Quelques mois après son arrivée, il reçoit la visite de policiers qui viennent s'assurer qu'il n'a pas l'intention de poursuivre ses activités "subversives" depuis son village. "Joernalis van die kak" (journaliste de merde), lui lance en afrikaans l'officier venu lui signifier son assignation à résidence. "Si vous refaites ce que vous avez fait à Soweto, on vous envoie en prison".

La pression s'estompera peu à peu. Mais Nzima ne reprendra jamais son appareil: "Il n'y avait pas de journaux ici, pourquoi prendre des photos ?".

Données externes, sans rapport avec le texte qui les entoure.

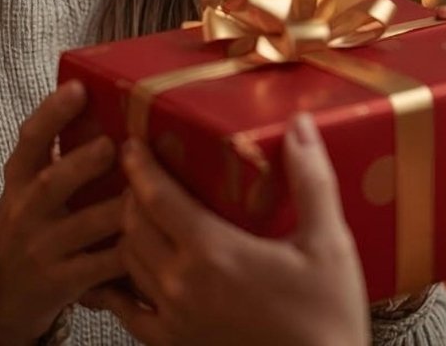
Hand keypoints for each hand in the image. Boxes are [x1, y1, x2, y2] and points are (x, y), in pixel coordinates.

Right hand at [0, 80, 125, 343]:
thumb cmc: (30, 224)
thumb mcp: (29, 187)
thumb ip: (60, 153)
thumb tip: (112, 101)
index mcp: (19, 178)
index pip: (29, 140)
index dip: (52, 113)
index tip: (78, 87)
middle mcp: (26, 211)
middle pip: (51, 183)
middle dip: (82, 163)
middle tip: (113, 145)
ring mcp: (42, 248)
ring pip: (83, 227)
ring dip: (116, 208)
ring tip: (146, 191)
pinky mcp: (60, 283)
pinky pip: (97, 267)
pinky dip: (124, 256)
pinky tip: (152, 240)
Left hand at [83, 113, 368, 345]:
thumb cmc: (327, 316)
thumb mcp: (328, 241)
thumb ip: (310, 179)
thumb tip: (299, 124)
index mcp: (213, 252)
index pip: (157, 198)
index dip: (139, 166)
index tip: (131, 143)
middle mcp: (182, 285)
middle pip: (134, 226)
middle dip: (131, 192)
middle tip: (139, 170)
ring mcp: (174, 320)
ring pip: (127, 263)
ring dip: (126, 231)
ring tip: (135, 209)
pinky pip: (129, 313)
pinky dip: (117, 286)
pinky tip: (117, 275)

Aujourd'hui retraité, il raconte inlassablement son histoire, étroitement liée à celle du 16 juin 1976, dans les écoles et les collèges. La photo lui apporté une forme de gloire - il se rappelle, ému, de ses rencontres avec Bill Clinton et Nelson Mandela - mais peu d'argent. A l'issue d'une longue bataille, il a récupéré ses droits en 1998, mais a beaucoup de mal à les faire respecter. Fier de son travail, devenu une référence du photojournalisme, il est un peu amer du manque de reconnaissance, symbolique et financière, de la part du gouvernement.

Nzima a précieusement conservé le Pentax SL qu'il vendra peut-être un jour, "aux enchères", pour financer un projet de musée, juste derrière sa maison. Les négatifs ont disparu. "Personne ne sait où ils sont. Ils ont fermé le journal. Ils ont tout détruit".